Assignment: Give the number of lines in the entries that contain "based". State only the count.

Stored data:
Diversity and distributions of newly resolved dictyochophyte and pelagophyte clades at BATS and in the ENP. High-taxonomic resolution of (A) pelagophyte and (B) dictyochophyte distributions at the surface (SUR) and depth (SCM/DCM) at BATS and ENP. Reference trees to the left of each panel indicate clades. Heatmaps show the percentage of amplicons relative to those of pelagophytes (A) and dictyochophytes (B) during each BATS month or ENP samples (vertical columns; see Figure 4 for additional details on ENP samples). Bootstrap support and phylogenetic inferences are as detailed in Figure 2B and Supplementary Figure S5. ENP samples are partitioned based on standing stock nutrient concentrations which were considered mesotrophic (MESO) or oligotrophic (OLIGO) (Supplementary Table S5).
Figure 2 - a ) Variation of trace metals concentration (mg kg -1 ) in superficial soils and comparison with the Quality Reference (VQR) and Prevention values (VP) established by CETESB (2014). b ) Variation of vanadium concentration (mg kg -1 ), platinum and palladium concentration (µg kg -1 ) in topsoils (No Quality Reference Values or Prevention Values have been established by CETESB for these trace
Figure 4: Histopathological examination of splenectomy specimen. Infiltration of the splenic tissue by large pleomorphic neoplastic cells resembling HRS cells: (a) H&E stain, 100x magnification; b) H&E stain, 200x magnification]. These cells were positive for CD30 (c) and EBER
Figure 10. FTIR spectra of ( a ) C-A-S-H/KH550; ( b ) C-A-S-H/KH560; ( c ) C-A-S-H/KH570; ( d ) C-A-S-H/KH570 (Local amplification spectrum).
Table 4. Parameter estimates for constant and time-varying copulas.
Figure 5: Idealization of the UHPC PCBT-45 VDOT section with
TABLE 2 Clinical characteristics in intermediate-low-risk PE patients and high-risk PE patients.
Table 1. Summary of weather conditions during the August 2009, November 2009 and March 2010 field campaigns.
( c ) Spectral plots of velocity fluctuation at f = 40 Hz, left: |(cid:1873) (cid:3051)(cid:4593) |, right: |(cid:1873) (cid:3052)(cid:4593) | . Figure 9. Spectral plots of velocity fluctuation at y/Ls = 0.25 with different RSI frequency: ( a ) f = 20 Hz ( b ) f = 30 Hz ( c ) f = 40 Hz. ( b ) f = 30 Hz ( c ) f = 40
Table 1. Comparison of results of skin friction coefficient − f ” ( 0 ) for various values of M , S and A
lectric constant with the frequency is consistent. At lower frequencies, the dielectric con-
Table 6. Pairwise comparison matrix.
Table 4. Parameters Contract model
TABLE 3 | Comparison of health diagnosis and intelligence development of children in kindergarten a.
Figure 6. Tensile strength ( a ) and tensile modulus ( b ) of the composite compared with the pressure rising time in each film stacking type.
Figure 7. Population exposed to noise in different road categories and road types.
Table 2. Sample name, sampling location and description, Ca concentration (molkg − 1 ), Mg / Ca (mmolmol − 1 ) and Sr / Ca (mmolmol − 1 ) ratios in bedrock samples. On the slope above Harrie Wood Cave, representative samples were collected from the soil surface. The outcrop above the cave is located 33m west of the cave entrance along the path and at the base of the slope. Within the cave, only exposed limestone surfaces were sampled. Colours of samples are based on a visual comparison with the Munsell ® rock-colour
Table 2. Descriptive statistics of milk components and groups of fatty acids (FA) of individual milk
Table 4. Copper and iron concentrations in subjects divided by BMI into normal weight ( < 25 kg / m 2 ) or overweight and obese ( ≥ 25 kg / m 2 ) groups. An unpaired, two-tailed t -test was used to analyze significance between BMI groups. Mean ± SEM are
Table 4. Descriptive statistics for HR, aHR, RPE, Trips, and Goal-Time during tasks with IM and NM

Task answer: 2